I know, I know…”It’s just a house.” The house isn’t what the meltdown was about. The meltdown was because I was feeling inadequate. “I don’t feel passion for anything. I don’t work out. I feel fat. I feel like I don’t do anything anymore….” The list went on from there. My husband is a saint and always takes my meltdowns in stride. When they are over, BOY do I feel better. And I have to say, I learn a lot about myself when they occur. This is what I’ve learned from this round:

1.     Things happen when they’re meant to happen. I know this, I’ve always known this, and nothing will ever change it. Sometimes I just need a nudge to remind me, I can’t control the world.
2.     Horses were a chapter I may open again in the future, and just because they aren’t around right now doesn’t mean I don’t have ANYTHING. Hello, wonderful husband, loving family, amazing job, perfect & beautiful dog, incredible condo?? Friends who are by my side day in & day out?! Yeah. I am passionate about a lot of things, and sometimes I just forget. That’s all! I forget. Time to remind myself more often :)
3.     I’m a 6. Not a 4. I may NEVER be a 4 again. The things I had to do to remain a 4 with 24-year-old hips made me crabby all the time and overwhelmed. I stressed if I ate one bite too much of anything & wanted to hurl at the sight of any grease. It wasn’t worth it to me, so I settled into my new size 6 frame and now I am learning about myself all over again. I’m not “fat”, I’m just not 16 years old anymore. A few years ago I was so stressed I fell down into the size 2 zone & it wasn’t pretty. I’m not built to be a size 2. I’m a size 6 and I love my body. Again, I just need a reminder now & then.  
4.     I don’t ride anymore, this we know. But, I forget how much I ENJOY my time now. It’s okay that I’m not rushing from place to place every day & night. I get to walk our beautiful dog EVERY day! I enjoy the neighborhoods, enjoy my body, and enjoy Princess. I have to remember that just because I gave one thing up doesn’t mean I’m not myself. I’m a new me…and that’s okay. 
5.     I do a lot. A LOT. I cook, I clean, I house search (for way too many hours…it’s an obsession, I will fully admit it), I craft, I sew, I read. Not so long ago, I remember crying & begging God for ONE night to read a few pages of a book. I begged for the time to have a little peace and quiet. Now that I have it, I forget how much of an adjustment it is. I don’t miss my old ways, some days I just forget to appreciate my new routine. 
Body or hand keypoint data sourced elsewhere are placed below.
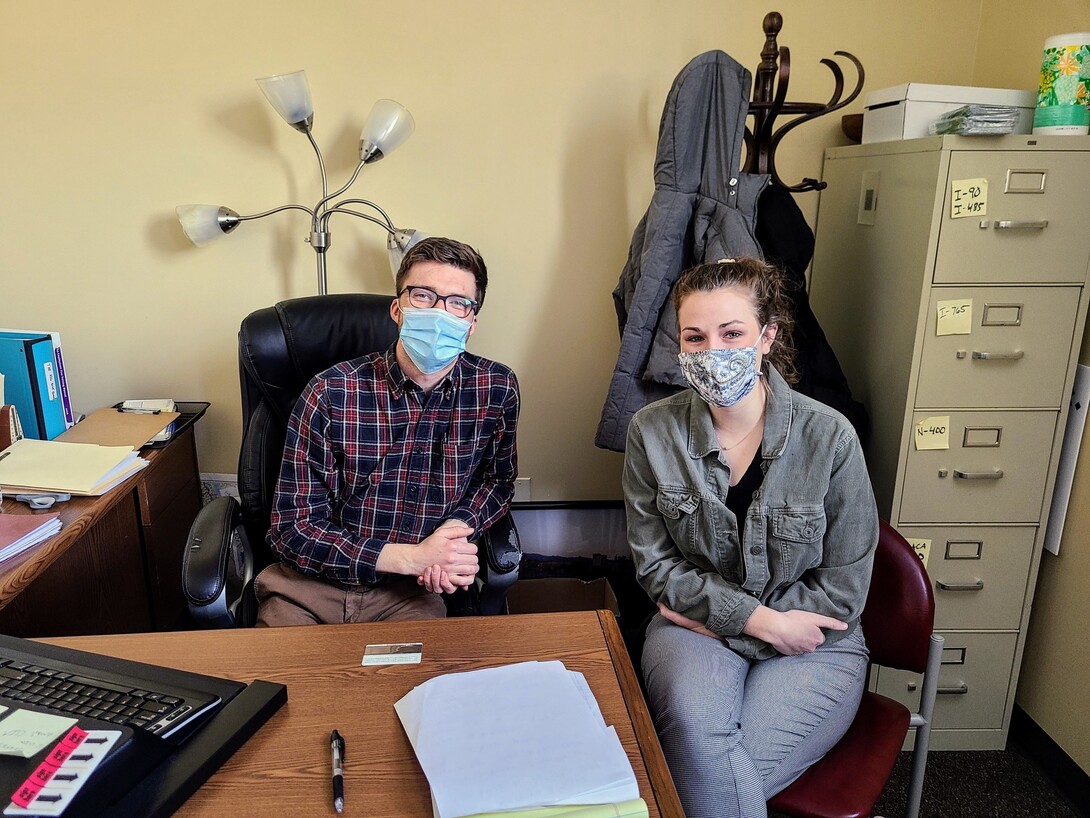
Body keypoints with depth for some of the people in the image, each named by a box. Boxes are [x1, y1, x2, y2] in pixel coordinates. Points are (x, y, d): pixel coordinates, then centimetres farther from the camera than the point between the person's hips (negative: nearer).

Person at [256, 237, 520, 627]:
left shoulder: (497, 390, -6)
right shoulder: (331, 394, -14)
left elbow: (498, 478, 13)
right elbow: (292, 529, -10)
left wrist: (458, 527, -9)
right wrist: (412, 557, -19)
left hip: (410, 593, 2)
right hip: (310, 584, -1)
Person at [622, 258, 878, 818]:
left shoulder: (829, 436, -13)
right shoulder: (653, 431, -7)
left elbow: (843, 590, -7)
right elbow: (655, 566, -2)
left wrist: (717, 619, -9)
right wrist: (761, 618, -13)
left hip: (812, 643, -1)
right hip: (692, 630, 1)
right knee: (698, 731, -30)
I hope you all take the time for a good meltdown now & then. It’s freeing, it’s refreshing, it’s a good reminder to appreciate what you have, and what you’ve evolved into being. You are probably very different than your 18 year old self – and you are still wonderful.  Change is the only certainty, right? Say it with me: I am wonderful because I am different now. I am wonderful because I’ve grown and changed and learned from my mistakes. I am wonderful.